_EXTRACTED DATA:_

● ● ● ● ● ● ●

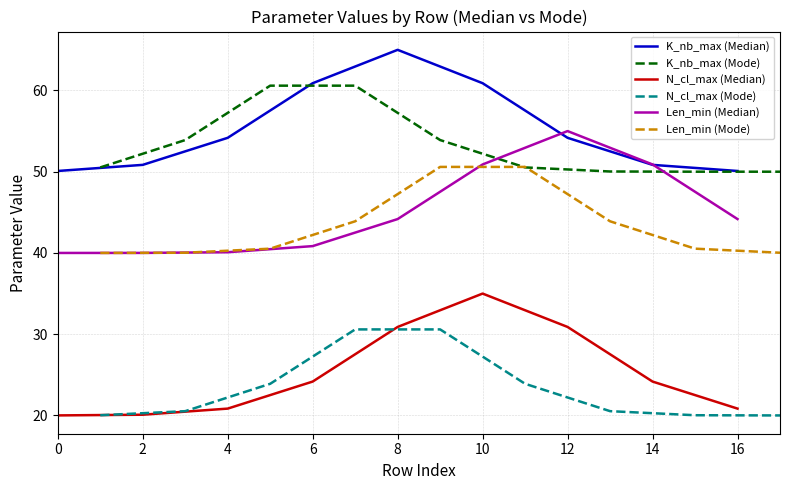

How many times do N_cl_max (Mode) and N_cl_max (Median) cross each other?

1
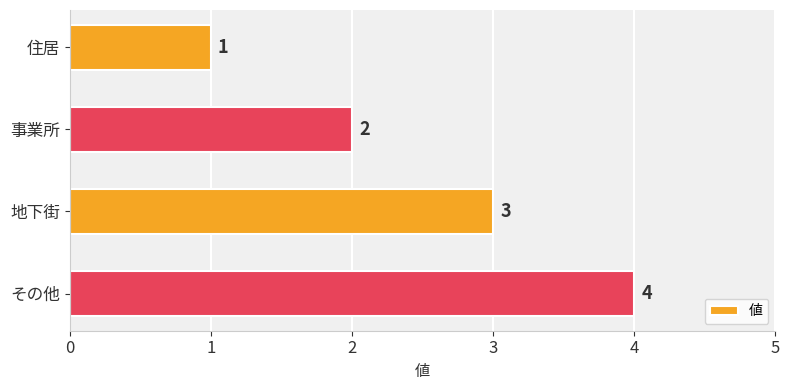

What is the difference between the maximum and minimum values?

3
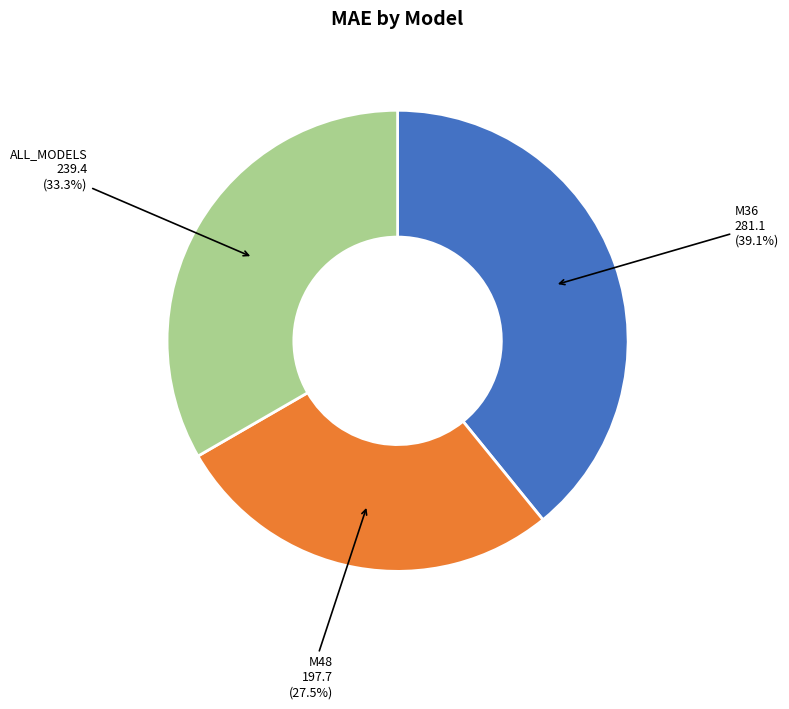

Does any single category account for the majority?

No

● ● ● ● ● ● ●

_WHAT IS NEEDED:_ Copy out each line of the rows above that contains the word "Median".

_EXERCISE OUTPUT:_
How many times do N_cl_max (Mode) and N_cl_max (Median) cross each other?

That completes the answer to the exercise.